Author: Richard W. Etulain
Publisher: UNM Press
Published: 2004
Total Pages: 468
ISBN-13: 9780826334725
DOWNLOAD EBOOK →The life stories of many individuals are woven together to tell the history of the American West from the earliest days of westward expansion to the twentieth century.
Author: Irving Berdine Richman
Publisher: Boston, Houghton Mifflin Company
Published: 1911
Total Pages: 624
ISBN-13:
DOWNLOAD EBOOK →Author: Virginia M. Bouvier
Publisher: University of Arizona Press
Published: 2004-08
Total Pages: 290
ISBN-13: 9780816524464
DOWNLOAD EBOOK →Studies of the Spanish conquest in the Americas traditionally have explained European-Indian encounters in terms of such factors as geography, timing, and the charisma of individual conquistadores. Yet by reconsidering this history from the perspective of gender roles and relations, we see that gender ideology was a key ingredient in the glue that held the conquest together and in turn shaped indigenous behavior toward the conquerors. This book tells the hidden story of women during the missionization of California. It shows what it was like for women to live and work on that frontierÑand how race, religion, age, and ethnicity shaped female experiences. It explores the suppression of women's experiences and cultural resistance to domination, and reveals the many codes of silence regarding the use of force at the missions, the treatment of women, indigenous ceremonies, sexuality, and dreams. Virginia Bouvier has combed a vast array of sourcesÑ including mission records, journals of explorers and missionaries, novels of chivalry, and oral historiesÑ and has discovered that female participation in the colonization of California was greater and earlier than most historians have recognized. Viewing the conquest through the prism of gender, Bouvier gives new meaning to the settling of new lands and attempts to convert indigenous peoples. By analyzing the participation of womenÑ both Hispanic and IndianÑ in the maintenance of or resistance to the mission system, Bouvier restores them to the narrative of the conquest, colonization, and evangelization of California. And by bringing these voices into the chorus of history, she creates new harmonies and dissonances that alter and enhance our understanding of both the experience and meaning of conquest.
Author: H.E. Bolton
Publisher: Рипол Классик
Published: 1930
Total Pages: 485
ISBN-13: 5881632745
DOWNLOAD EBOOK →Anza's California expeditions. Volume 3. The San Francisco colony. Diaries of anza, font's and eixarch, and narratives by Palou and Moraga. Translated from the original Spanish manuscript and edited by Herbert Eugene Bolton.
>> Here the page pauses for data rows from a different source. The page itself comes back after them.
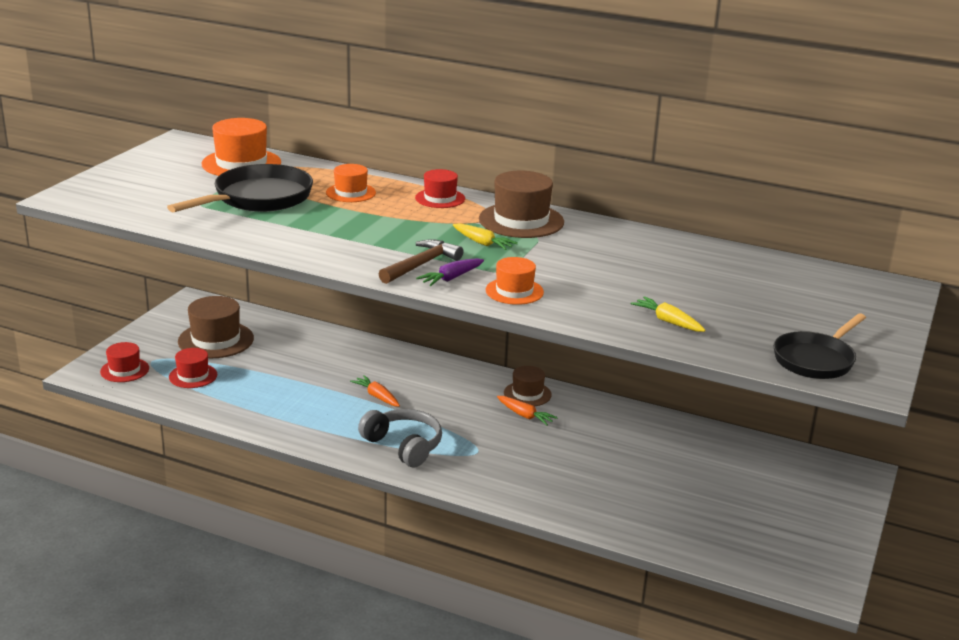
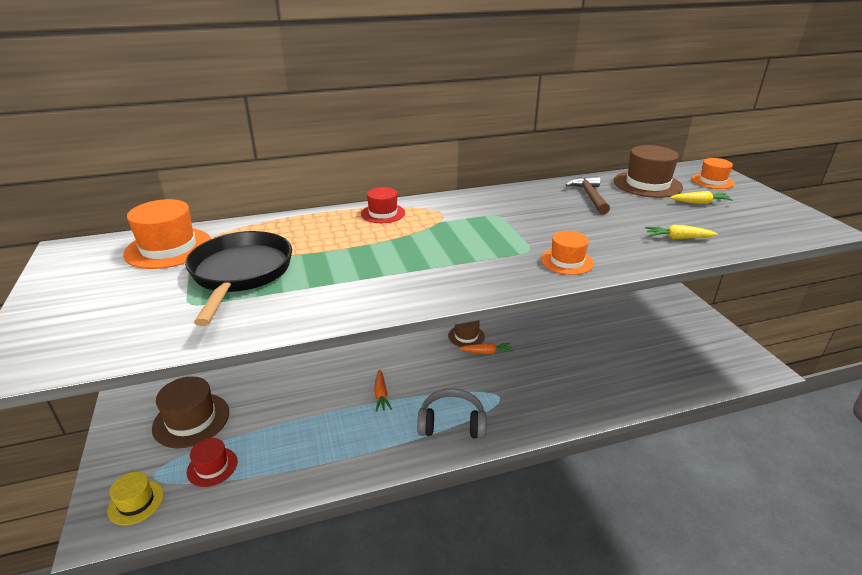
camera: 40 degrees left, 5 degrees up
(124, 370) = (136, 502): red hat -> yellow hat
(351, 193) = (310, 236): orange hat -> orange hat (712, 181)
(377, 396) = (381, 394): orange carrot -> orange carrot turned 105 degrees counterclockwise
(421, 265) = (473, 271): brown hammer -> brown hammer (590, 196)
(451, 278) = (512, 272): purple carrot -> none
(482, 243) = (475, 234): yellow carrot -> yellow carrot (700, 203)
(521, 220) = (464, 208): brown hat -> brown hat (647, 184)
(815, 360) = (778, 226): black pan -> none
Author: Jeanne Farr McDonnell
Publisher: University of Arizona Press
Published: 2008-09-15
Total Pages: 292
ISBN-13: 9780816525874
DOWNLOAD EBOOK →Juana Briones de Miranda lived an unusual life. She was one of the first residents of what is now San Francisco, then named Yebra Buena (Good Herb), reportedly after a medicinal tea she concocted. She was among the few women in California of her time to own property in her own name, and she proved to be a skilled farmer, rancher, and businesswoman. In retelling her story, McDonnell also retells the history of nineteenth-century California from the perspective of this surprising woman. -- P. [4] of Cover.
Author: Zephyrin Engelhardt
Publisher:
Published: 1912
Total Pages: 798
ISBN-13:
DOWNLOAD EBOOK →Comprehensive history of the Jesuit, Franciscan, and Dominican missionaries in Lower California and of the Franciscans in Upper California.